Working-age people living in states governed largely with conservative policies are more likely to die early than people in states with more left-leaning policies, a new study finds, corroborating observations and theories that left-wing political commentators have maintained for years.
The study, published this week in PLOS ONE, analyzed a wide swath of policies relating to the criminal legal system, health care, taxes, climate and the environment, firearms, and labor, rating them between a 0 and 1 scale, where zero is the maximum conservative score and one is the maximum left-leaning score. They compared those policies with mortality rates in a 20-year span between 1999 and 2019.
The authors found that the rate of death among people between 25 and 64 in states with predominantly conservative policies was higher than in states with predominantly liberal policies. In nearly every policy area that the authors analyzed, left-leaning policies were associated with a lower rate of death.
Further, the authors found that these left-leaning policies could save lives if implemented nationwide.
“Simulations indicate that changing all policy domains in all states to a fully liberal orientation might have saved 171,030 lives in 2019, while changing them to a fully conservative orientation might have cost 217,635 lives,” the authors wrote.
This research lends statistical evidence to what the left wing has maintained for many years: left-leaning and leftist policies are not only a moral imperative but also, in many cases by design, save lives. Conservative policies, meanwhile, are often designed to consolidate capital and help corporations and the wealthy hoard ever more money and power — which comes with devastating human consequences.
“If a state policy maker were to say to me, ‘it’s unfair to criticize my state because I have a low-educated, low income population,’ I would ask them, ‘why do you have a low-educated, low-income population?’” lead study author Jennifer Karas Montez, sociology professor at Syracuse University, told USA Today. “It’s because of your policy environment.”
Indeed, co-author Steven Woolf, director emeritus of the Center on Society and Health at Virginia Commonwealth University in Richmond, told USA Today that the study showed that higher mortality was associated with policies “helping the private sector to thrive in hopes that the economic gains would trickle down to those who need more assistance.”
The study found particularly strong links in certain realms: “between the gun safety domain and suicide mortality among men, between the labour domain and alcohol-induced mortality, and between both the economic tax and tobacco tax domains and [cardiovascular] mortality,” they wrote.
The research is especially relevant, the authors write, as the life expectancy rate is far lower in the U.S. than it is in other wealthy countries. In 2019, U.S. life expectancy was 78.8 years — 5.7 years lower than in Japan, which has the longest life expectancy, 3.3 years lower than in Canada and 2.5 years lower than in the U.K.
Conservative policies may be to blame for the U.S.’s relatively poor life expectancy. The authors say that the spread of conservative policies across the country could be contributing to a lower life expectancy for the U.S.
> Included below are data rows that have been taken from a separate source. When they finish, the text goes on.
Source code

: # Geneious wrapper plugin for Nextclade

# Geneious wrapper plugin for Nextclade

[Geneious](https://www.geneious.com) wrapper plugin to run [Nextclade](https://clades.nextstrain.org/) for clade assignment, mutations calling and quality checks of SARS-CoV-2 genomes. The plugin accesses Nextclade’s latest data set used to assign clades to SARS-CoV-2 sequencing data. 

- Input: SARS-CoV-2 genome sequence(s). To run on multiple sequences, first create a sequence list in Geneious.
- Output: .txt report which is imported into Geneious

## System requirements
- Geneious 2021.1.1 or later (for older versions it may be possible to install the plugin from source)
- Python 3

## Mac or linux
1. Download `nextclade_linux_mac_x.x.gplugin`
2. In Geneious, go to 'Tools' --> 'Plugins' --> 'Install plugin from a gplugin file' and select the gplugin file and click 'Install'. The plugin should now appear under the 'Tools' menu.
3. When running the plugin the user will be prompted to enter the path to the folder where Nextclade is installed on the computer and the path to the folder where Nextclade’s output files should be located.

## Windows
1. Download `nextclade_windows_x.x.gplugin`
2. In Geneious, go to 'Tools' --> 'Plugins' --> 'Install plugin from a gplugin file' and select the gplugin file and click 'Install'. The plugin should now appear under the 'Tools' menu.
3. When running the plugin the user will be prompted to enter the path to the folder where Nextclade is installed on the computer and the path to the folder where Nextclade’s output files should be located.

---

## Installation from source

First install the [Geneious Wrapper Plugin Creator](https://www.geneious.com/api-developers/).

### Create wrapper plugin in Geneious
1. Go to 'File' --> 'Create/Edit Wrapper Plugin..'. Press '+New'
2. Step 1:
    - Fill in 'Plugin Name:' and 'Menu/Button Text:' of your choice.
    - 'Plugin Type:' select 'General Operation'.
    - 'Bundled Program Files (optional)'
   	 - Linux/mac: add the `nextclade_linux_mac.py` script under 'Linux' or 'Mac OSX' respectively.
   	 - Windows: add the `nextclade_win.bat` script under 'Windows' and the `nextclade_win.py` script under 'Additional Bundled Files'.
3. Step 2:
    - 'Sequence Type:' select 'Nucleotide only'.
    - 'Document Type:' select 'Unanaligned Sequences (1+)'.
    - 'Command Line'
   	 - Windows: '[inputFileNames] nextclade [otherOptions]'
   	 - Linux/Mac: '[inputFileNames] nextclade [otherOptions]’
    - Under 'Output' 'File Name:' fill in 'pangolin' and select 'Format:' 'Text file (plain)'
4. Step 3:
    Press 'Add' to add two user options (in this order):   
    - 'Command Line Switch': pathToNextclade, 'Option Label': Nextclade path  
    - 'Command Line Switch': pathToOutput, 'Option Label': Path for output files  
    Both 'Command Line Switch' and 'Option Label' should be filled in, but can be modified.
Indeed, other studies have corroborated this claim. One study found that life expectancy in the U.S. could increase by almost four years if the country adapted more generous social policies.
For instance, if the U.S. had Medicare for All, which is currently not in place in any state, it could have saved over 338,000 lives throughout the COVID-19 pandemic, another study found earlier this year. Other left-leaning ideas and policies — like higher rates of unionization, stricter gun policies, cutting carbon emissions, wider abortion access, and more — have also been shown by researchers to be potentially life-saving.